Less than a week later, I will regret not taking the look in those eyes more seriously.
The blueberries in the woods behind the house are in full ripeness and we've picked so many gallons of them we've lost count. Taking a blanket, buckets and a bag of supplies out with us we have spent many hours over the last few weeks picking berries, talking, laughing, and exploring the woods together during the hot afternoons. The kids are far more interested in staying inside with the air conditioning. With two older teenagers watching over the house we can leave for as long as we need to without worry. These outdoor expeditions have been our only time alone this summer.

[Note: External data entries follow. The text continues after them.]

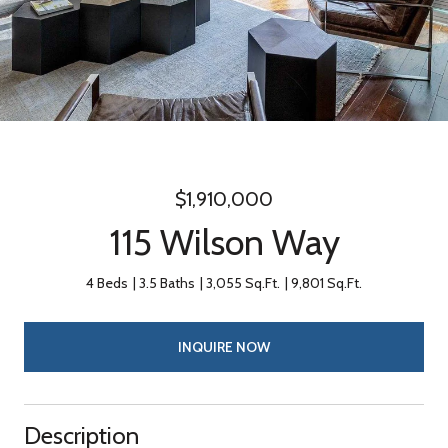
$1,910,000
115 Wilson Way
4 Beds
3.5 Baths
3,055 Sq.Ft.
9,801 Sq.Ft.
INQUIRE NOW
Description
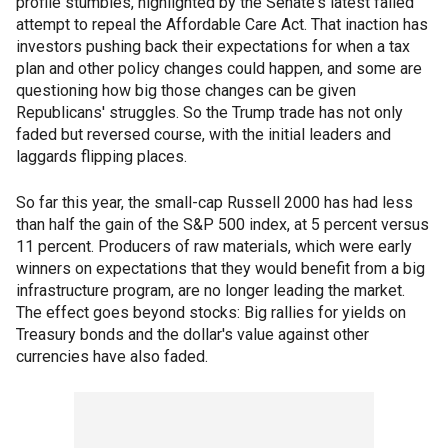
profile stumbles, highlighted by the Senate's latest failed
attempt to repeal the Affordable Care Act. That inaction has
investors pushing back their expectations for when a tax
plan and other policy changes could happen, and some are
questioning how big those changes can be given
Republicans' struggles. So the Trump trade has not only
faded but reversed course, with the initial leaders and
laggards flipping places.
So far this year, the small-cap Russell 2000 has had less
than half the gain of the S&P 500 index, at 5 percent versus
11 percent. Producers of raw materials, which were early
winners on expectations that they would benefit from a big
infrastructure program, are no longer leading the market.
The effect goes beyond stocks: Big rallies for yields on
Treasury bonds and the dollar's value against other
currencies have also faded.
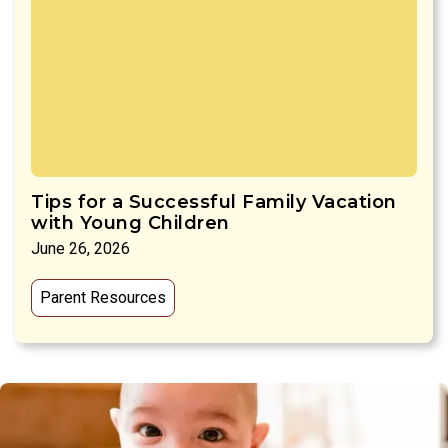
Tips for a Successful Family Vacation
with Young Children
June 26, 2026
Parent Resources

For several days Kevin has been talking up a particular berry patch he found out in the woods when he was surveying the property the previous week. Huge and sprawling, it sits in a clearing so big, as he describes it while spreading his arms open, we could pick enough blueberries in a single day to fill the entire freezer. He's packed up supplies for us to go make an afternoon of it. I can't wait. I love those big bushes, so big we can sit on a blanket together and pick berries side by side, eating our fill as we go, talking about everything that comes to mind.